Everything is bigger in Texas—including its school systems. There are approximately 5.3 million public school students across the state, representing 1 in 10 public school students in America. Over 50 percent of students come from low-income backgrounds.
As a majority-minority state, what happens in Texas will have a major influence on the rest of the country. The strategies and lessons learned about what’s possible in education will be increasingly relevant to all cities.
A year after its founding in 1990, TFA established footprints in Houston and the Rio Grande Valley. Today, corps members also serve in Dallas-Fort Worth and San Antonio. As of 2018, 4,500 alumni live and work throughout Texas—leading classrooms, opening innovative schools, and working together to ensure that all kids have equal access to opportunity.
This video tells the story of Teach For America's work in Texas, told from the point of view of those who are working to close the opportunity gap. From Houston to the Rio Grande Valley, Dallas-Fort Worth, and San Antonio—TFA alumni, corps members, and their students share personal stories about breaking down barriers to opportunity and raising the expectations for what students can achieve in the Lone Star State.

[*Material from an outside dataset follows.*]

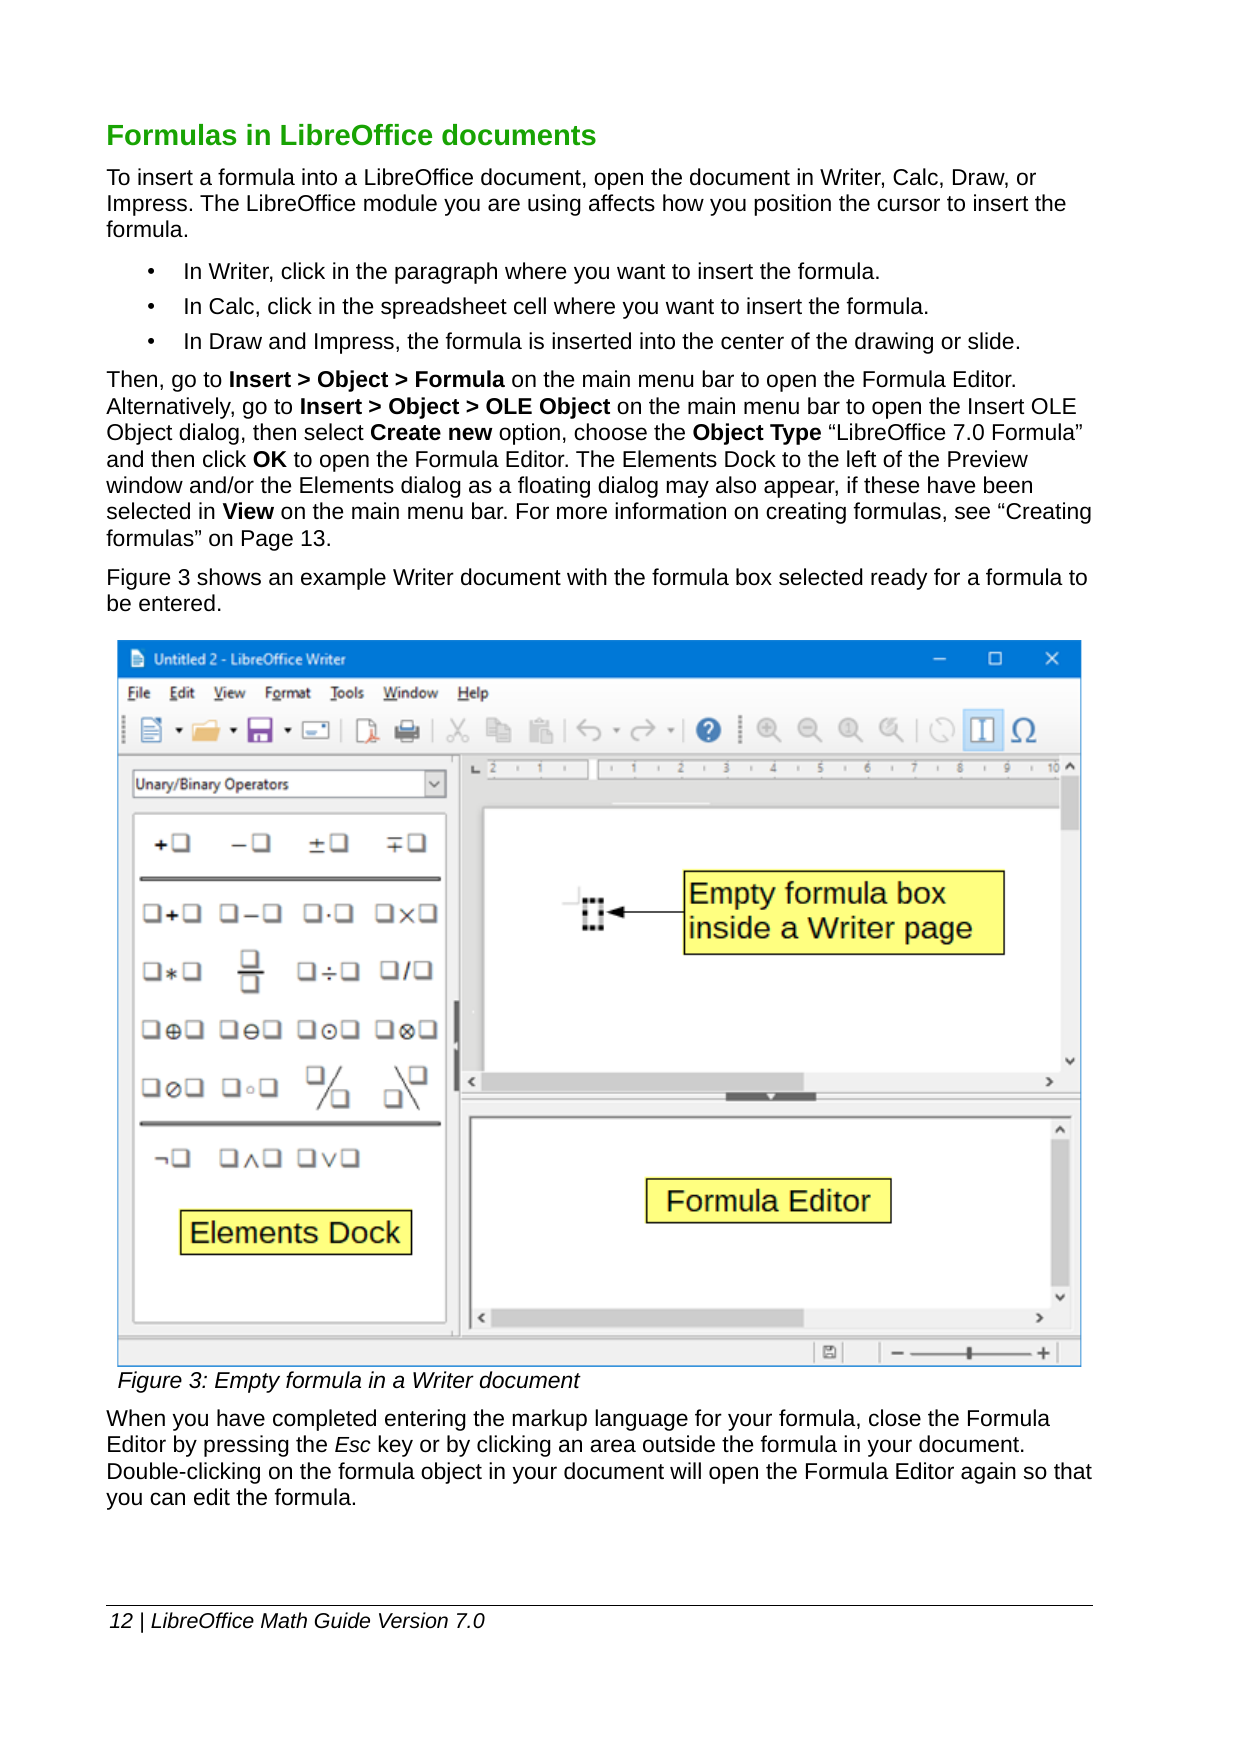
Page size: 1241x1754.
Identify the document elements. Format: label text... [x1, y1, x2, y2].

Teach For America has held a presence in Houston for nearly 30 years. In that time, alumni have been working alongside the community to reimagine how schools can help students break the cycle of poverty. Alums like David Levin and Michael Feinberg, two 1992 Houston alums who co-founded the KIPP network of public charter schools that now serves nearly 29,000 students in Texas, and more than 100,000 students nationwide. Sehba Ali (Houston ’98) also serves as the newly appointed CEO of KIPP, Texas. Growing up in an immigrant family that valued education as a path to the future, she knew she wanted to be a part of the movement in Texas from the moment she saw a TFA poster as a senior in college.

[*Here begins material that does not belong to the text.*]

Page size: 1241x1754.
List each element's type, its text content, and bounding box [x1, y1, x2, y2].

The TFA network is thriving in Houston, as alumni and corps members work together to provide extra support to help students navigate the path to college. Rick Cruz (Houston ’08) founded Emerge-HISD, a college readiness program that connects high-achieving low-income students with the nation's top universities and colleges. The program now serves more than 2,000 students, including Liliana Martinez, a 2013 Emerge Alum, who is now teaching in Houston as a 2018 corps member.
Rio Grande Valley
Situated in a rural area along the U.S.-Mexico border, over 90 percent of the population in the Rio Grande Valley identifies as low-income. And more than 250 alumni and corps members are working to raise the bar for what students can accomplish despite huge obstacles, providing a model for the rest of the country to follow. After serving together in the 1997 Rio Grande Valley corps, Tom Torkelson and JoAnn Gama co-founded IDEA Public Schools. They believe that the number one factor that will make a difference in a student's life is the quality of their teachers. What started as a school of 150 students on the second floor of a church building is now 79 schools across the state, serving 45,000 students. Being propelled forward because of the power of the alumni within TFA.

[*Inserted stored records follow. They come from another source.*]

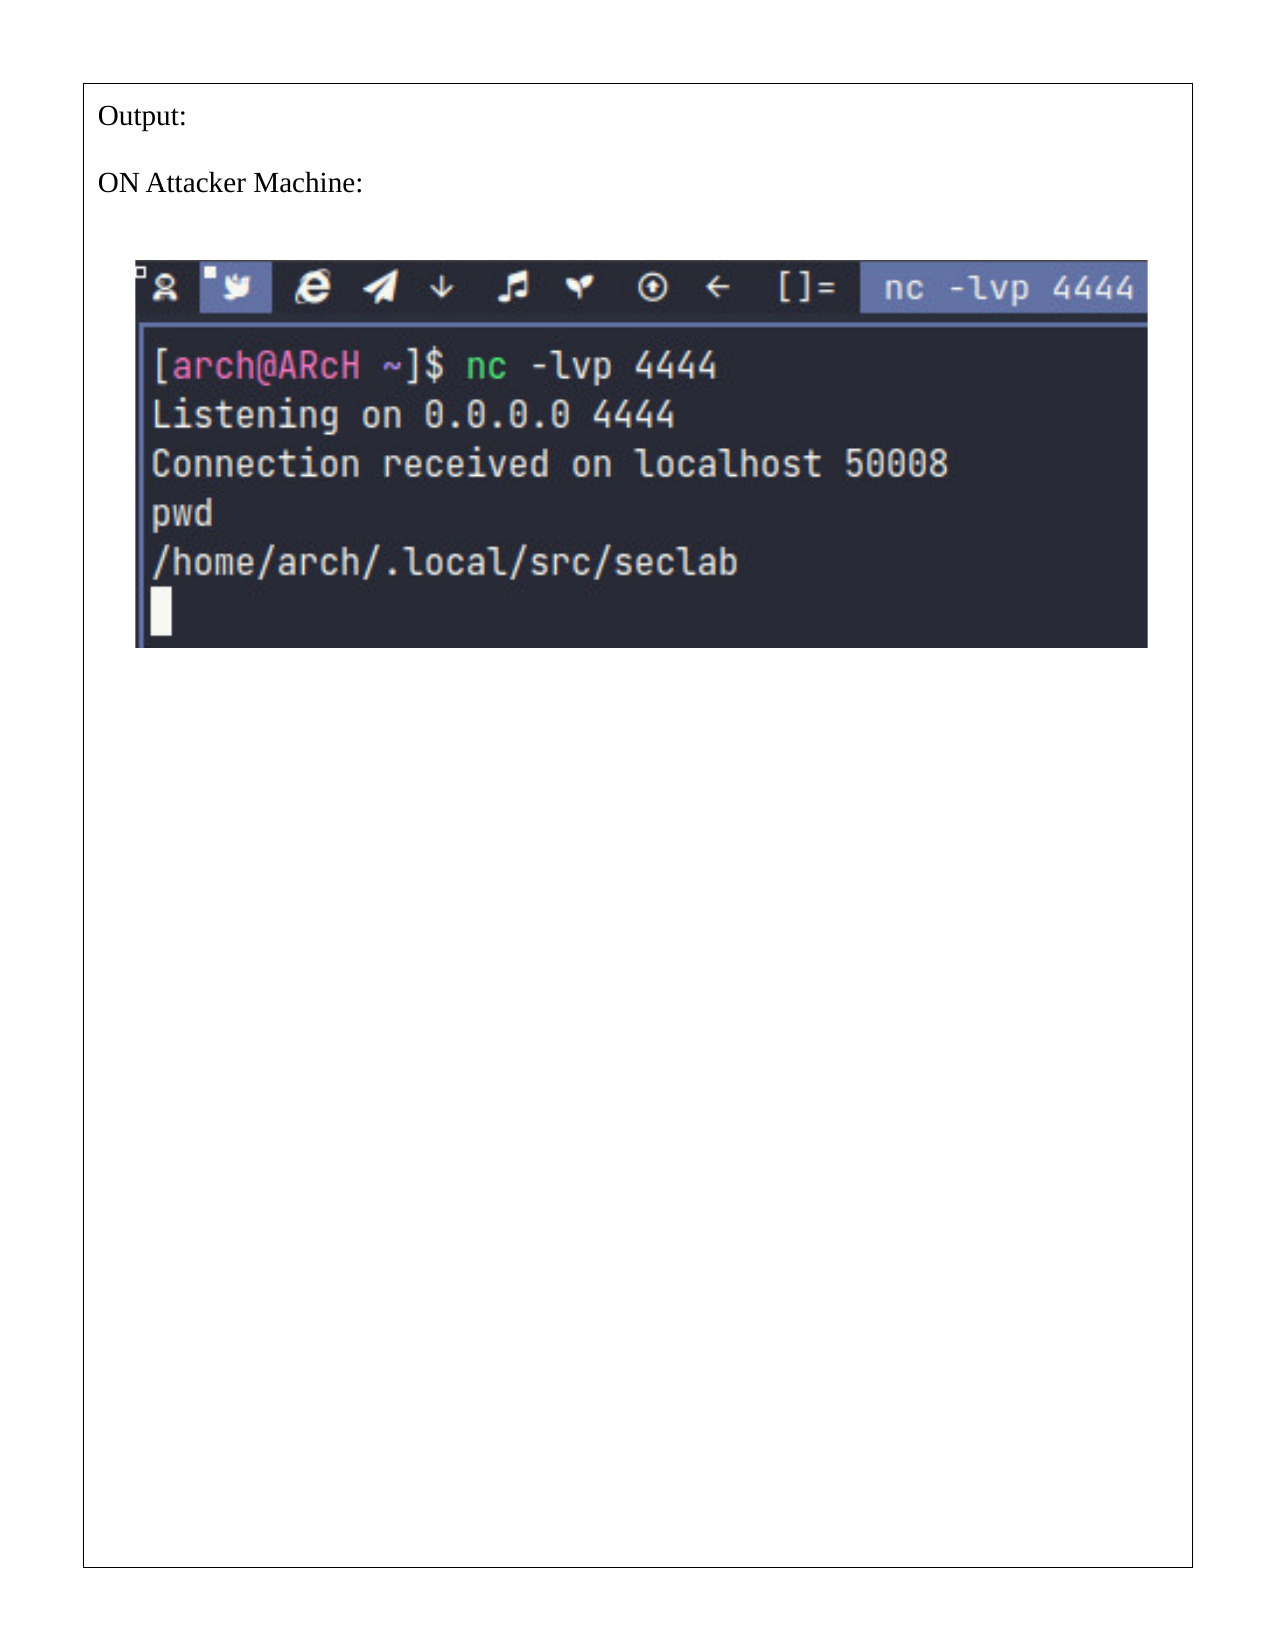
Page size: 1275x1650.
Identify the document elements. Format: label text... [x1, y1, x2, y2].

picture [135, 260, 1148, 648]
text Output: [98, 98, 1177, 131]
text ON Attacker Machine: [98, 165, 1177, 198]
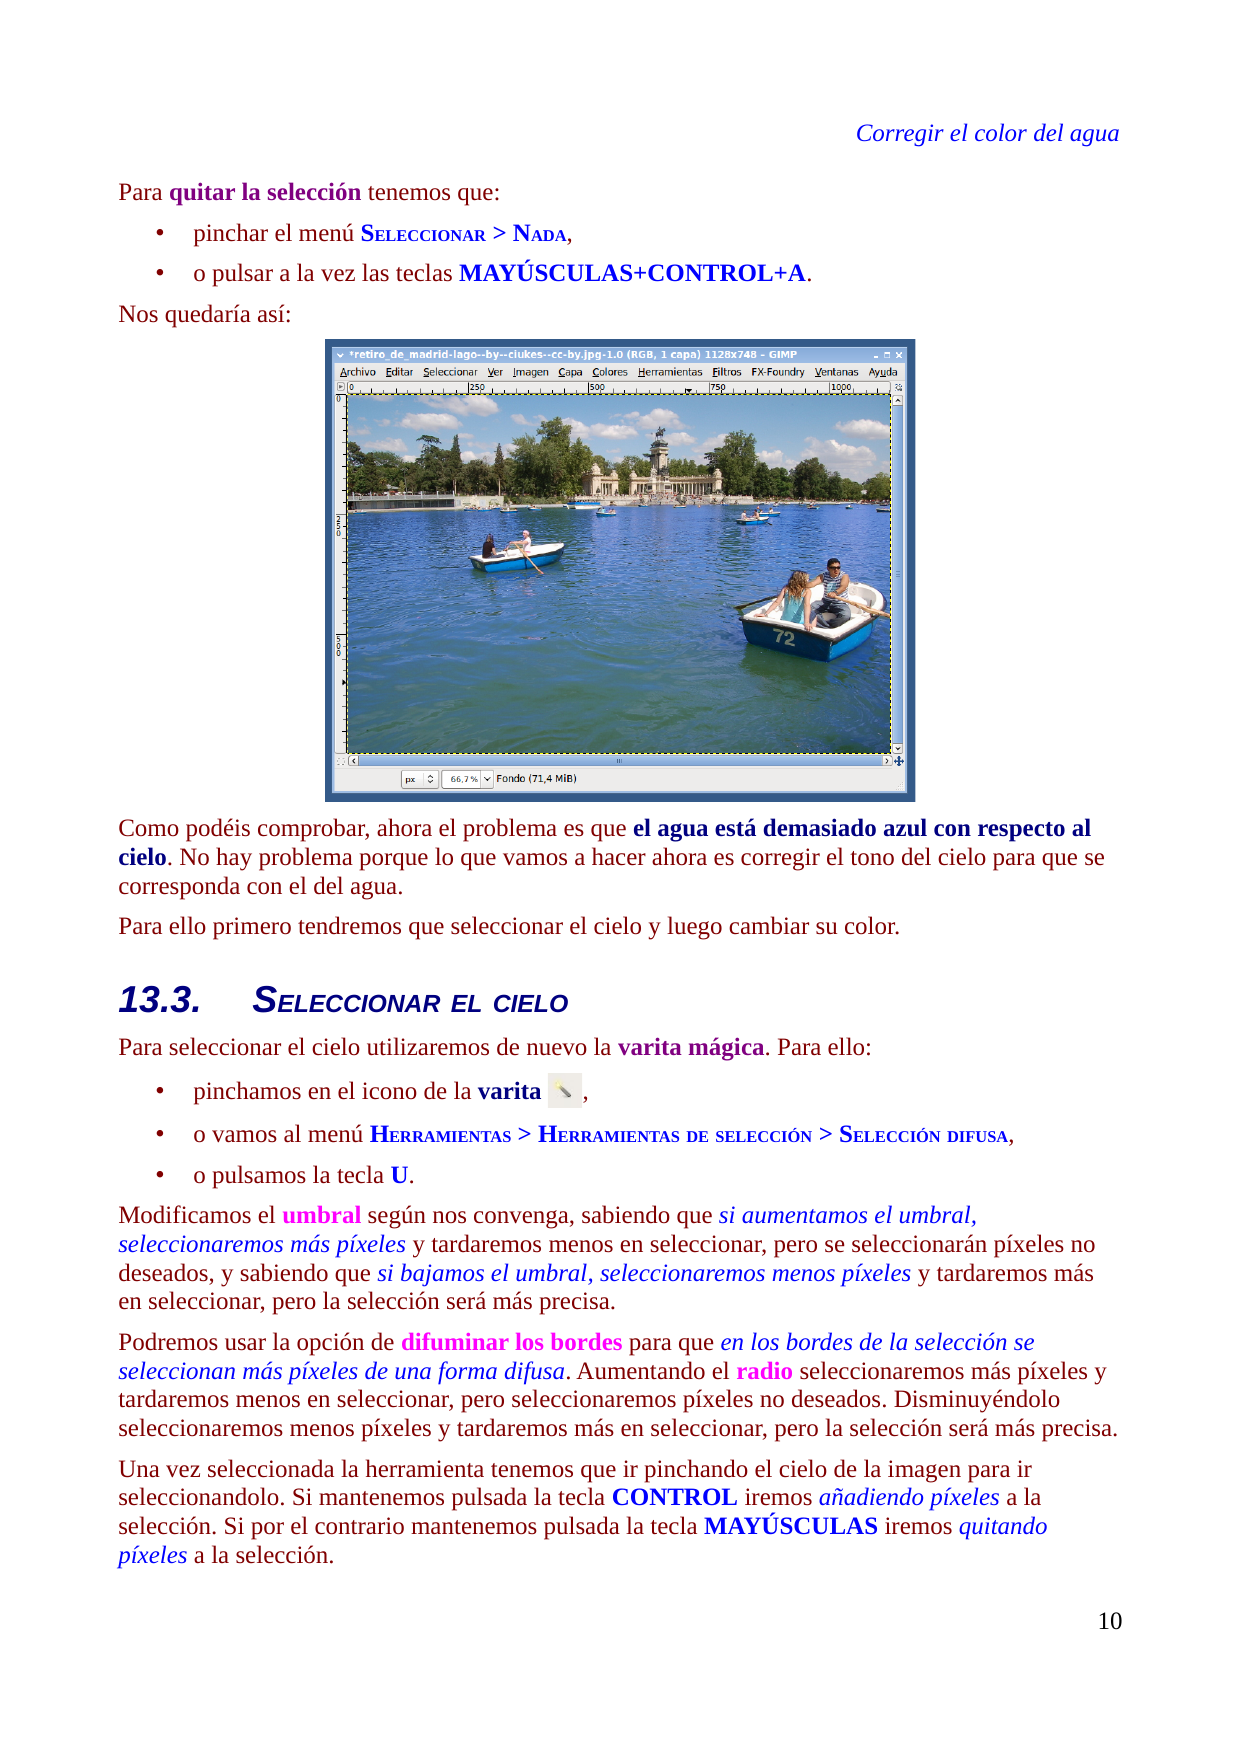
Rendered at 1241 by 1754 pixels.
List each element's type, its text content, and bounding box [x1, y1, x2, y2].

text Para quitar la selección tenemos que: [118, 177, 1122, 206]
text Modificamos el umbral según nos convenga, sabiendo que si aumentamos el umbral, seleccionaremos más píxeles y tardaremos menos en seleccionar, pero se seleccionarán píxeles no deseados, y sabiendo que si bajamos el umbral, seleccionaremos menos píxeles y tardaremos más en seleccionar, pero la selección será más precisa. [118, 1200, 1122, 1315]
text Una vez seleccionada la herramienta tenemos que ir pinchando el cielo de la imagen para ir seleccionandolo. Si mantenemos pulsada la tecla control iremos añadiendo píxeles a la selección. Si por el contrario mantenemos pulsada la tecla mayúsculas iremos quitando píxeles a la selección. [118, 1454, 1122, 1569]
subtitle Seleccionar el cielo [118, 977, 1122, 1020]
text Como podéis comprobar, ahora el problema es que el agua está demasiado azul con respecto al cielo. No hay problema porque lo que vamos a hacer ahora es corregir el tono del cielo para que se corresponda con el del agua. [118, 813, 1122, 899]
list o pulsamos la tecla U. [156, 1160, 1122, 1188]
list pinchamos en el icono de la varita , [583, 1073, 1122, 1107]
text Para ello primero tendremos que seleccionar el cielo y luego cambiar su color. [118, 911, 1122, 940]
text Nos quedaría así: [118, 299, 1122, 327]
text Podremos usar la opción de difuminar los bordes para que en los bordes de la selección se seleccionan más píxeles de una forma difusa. Aumentando el radio seleccionaremos más píxeles y tardaremos menos en seleccionar, pero seleccionaremos píxeles no deseados. Disminuyéndolo seleccionaremos menos píxeles y tardaremos más en seleccionar, pero la selección será más precisa. [118, 1327, 1122, 1442]
list o pulsar a la vez las teclas Mayúsculas+Control+A. [156, 258, 1122, 287]
picture [547, 1073, 583, 1108]
text Para seleccionar el cielo utilizaremos de nuevo la varita mágica. Para ello: [118, 1032, 1122, 1061]
list pinchamos en el icono de la varita , [156, 1073, 547, 1107]
picture [325, 339, 916, 802]
list pinchar el menú Seleccionar > Nada, [156, 218, 1122, 246]
list o vamos al menú Herramientas > Herramientas de selección > Selección difusa, [156, 1119, 1122, 1148]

There are over 900 alumni and corps members living and working in the Dallas-Fort Worth metro area. They include Miguel Solis (Dallas-Ft. Worth ’09) who is serving his fifth year on the Dallas ISD school board. The board works to tackle the biggest issues facing the community—childhood poverty, lack of early childhood education opportunities, and the inability to pay teachers an adequate salary.
Alumni are also leading organizations that fill in the gaps in under-resourced schools. Taylor Toynes (Dallas-Ft. Worth ’14) is the founder and executive director of For Oak Cliff, which provides education, advocacy, and community building within the same community where he was raised.
And Jayda Batchelder (Dallas-Ft. Worth ’09), who founded Education Opens Doors after she learned that in some schools, guidance counselors might have less than 40 minutes over the course of four years to speak to a student about their options after high school. She quickly banded together with a group of alumni, including Sandra Godina (Dallas-Ft. Worth ’13), to create a solution to ensure that all students have access to opportunity. Since 2012, the organization has supported 44,000 students.
Family and community are closely held values in San Antonio, especially for the Teach For America alumni and corps members who see themselves reflected in the students they serve. David Nungaray, a 2010 San Antonio alum serves as school principal at Bonham Academy, where he supports K-8 students, many of whom are English language learners. And Bianca Rosales, whose own grandparents attended the school where she now teaches as a 2017 corps member. Recognizing the role that strong female role models can play, Bianca created the She Is program at her school, to expose young girls to leaders within our community.
All across the state of Texas and beyond, TFA is building a culture of leadership. Alumni are motivated to do more after seeing what others are doing. Throughout the network they are swapping ideas, partnering on projects, and finding ways to overcome great barriers.